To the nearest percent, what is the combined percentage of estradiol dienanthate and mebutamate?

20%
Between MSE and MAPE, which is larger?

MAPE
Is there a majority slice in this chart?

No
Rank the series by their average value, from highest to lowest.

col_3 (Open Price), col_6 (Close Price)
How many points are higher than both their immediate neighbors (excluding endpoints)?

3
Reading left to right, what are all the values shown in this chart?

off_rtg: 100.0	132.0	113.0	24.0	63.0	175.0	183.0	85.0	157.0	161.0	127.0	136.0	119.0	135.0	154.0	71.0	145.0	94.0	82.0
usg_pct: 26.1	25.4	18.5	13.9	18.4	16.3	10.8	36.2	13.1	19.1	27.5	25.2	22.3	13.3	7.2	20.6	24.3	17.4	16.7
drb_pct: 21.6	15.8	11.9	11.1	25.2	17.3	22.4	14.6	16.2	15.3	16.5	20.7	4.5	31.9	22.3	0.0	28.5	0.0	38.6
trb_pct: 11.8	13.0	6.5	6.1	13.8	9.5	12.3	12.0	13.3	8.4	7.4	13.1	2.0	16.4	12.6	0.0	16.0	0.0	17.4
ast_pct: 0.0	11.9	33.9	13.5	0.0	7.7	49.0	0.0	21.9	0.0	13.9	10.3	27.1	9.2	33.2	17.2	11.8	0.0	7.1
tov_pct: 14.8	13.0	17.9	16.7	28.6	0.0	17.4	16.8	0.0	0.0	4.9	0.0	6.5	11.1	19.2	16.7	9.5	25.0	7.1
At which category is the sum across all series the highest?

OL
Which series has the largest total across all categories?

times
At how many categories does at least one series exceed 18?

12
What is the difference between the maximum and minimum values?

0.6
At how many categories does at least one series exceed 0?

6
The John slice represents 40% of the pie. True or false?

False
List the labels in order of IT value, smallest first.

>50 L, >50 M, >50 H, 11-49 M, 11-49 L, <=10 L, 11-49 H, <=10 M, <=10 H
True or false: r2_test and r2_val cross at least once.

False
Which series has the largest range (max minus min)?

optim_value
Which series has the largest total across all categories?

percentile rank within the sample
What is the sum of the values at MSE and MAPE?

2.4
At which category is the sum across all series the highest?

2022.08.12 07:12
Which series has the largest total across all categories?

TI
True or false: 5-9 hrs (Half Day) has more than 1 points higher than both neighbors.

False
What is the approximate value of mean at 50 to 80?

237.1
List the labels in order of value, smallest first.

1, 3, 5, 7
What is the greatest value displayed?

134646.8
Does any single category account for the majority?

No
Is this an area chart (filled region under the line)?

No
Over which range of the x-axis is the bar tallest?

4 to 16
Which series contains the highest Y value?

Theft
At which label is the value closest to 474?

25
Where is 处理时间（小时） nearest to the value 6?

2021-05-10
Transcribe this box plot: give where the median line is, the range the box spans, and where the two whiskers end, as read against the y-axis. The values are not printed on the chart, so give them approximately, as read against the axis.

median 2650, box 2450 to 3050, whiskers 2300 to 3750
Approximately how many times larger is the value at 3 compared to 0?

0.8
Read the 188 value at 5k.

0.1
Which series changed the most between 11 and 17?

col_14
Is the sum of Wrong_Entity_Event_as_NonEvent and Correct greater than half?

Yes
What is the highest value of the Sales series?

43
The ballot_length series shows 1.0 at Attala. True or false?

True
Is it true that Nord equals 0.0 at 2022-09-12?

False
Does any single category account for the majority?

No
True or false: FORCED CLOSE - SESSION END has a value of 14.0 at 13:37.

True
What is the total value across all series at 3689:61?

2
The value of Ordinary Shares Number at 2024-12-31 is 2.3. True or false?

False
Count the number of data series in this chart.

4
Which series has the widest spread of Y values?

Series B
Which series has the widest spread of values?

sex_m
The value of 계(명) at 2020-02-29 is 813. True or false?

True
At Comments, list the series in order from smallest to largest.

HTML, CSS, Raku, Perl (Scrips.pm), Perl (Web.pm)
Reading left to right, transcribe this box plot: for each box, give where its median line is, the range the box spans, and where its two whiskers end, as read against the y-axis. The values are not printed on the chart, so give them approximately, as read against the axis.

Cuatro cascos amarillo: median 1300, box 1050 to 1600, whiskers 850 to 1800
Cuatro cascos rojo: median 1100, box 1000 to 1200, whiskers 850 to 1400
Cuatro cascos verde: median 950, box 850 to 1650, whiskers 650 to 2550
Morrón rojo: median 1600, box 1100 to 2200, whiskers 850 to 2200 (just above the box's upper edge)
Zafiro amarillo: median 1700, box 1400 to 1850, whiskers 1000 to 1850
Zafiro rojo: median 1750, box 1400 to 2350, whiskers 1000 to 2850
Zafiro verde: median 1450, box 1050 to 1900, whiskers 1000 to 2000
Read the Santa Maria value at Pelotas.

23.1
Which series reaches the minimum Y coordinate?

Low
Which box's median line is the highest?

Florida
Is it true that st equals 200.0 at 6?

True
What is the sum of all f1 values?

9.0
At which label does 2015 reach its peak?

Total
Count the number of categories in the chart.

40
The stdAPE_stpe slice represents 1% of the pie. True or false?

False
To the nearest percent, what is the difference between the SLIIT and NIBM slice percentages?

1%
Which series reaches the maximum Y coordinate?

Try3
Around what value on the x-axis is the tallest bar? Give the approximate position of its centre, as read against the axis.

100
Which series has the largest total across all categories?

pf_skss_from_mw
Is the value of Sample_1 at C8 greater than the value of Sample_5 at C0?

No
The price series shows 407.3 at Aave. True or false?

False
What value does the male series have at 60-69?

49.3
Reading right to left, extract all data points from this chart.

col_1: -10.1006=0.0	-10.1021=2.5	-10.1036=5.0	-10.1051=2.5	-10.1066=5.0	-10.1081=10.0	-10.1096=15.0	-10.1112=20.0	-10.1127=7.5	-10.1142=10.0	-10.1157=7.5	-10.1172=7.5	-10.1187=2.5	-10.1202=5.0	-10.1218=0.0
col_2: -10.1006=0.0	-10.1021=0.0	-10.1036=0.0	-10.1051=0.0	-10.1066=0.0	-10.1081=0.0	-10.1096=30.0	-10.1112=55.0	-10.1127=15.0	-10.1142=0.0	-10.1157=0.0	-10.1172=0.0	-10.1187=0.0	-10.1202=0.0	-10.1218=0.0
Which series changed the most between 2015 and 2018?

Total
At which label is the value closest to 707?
•••
Repeat the lines above exactly, starting at the first one and ending at the line that contains "Reading left to right, what", with both of those lines included.

To the nearest percent, what is the combined percentage of estradiol dienanthate and mebutamate?

20%
Between MSE and MAPE, which is larger?

MAPE
Is there a majority slice in this chart?

No
Rank the series by their average value, from highest to lowest.

col_3 (Open Price), col_6 (Close Price)
How many points are higher than both their immediate neighbors (excluding endpoints)?

3
Reading left to right, what are all the values shown in this chart?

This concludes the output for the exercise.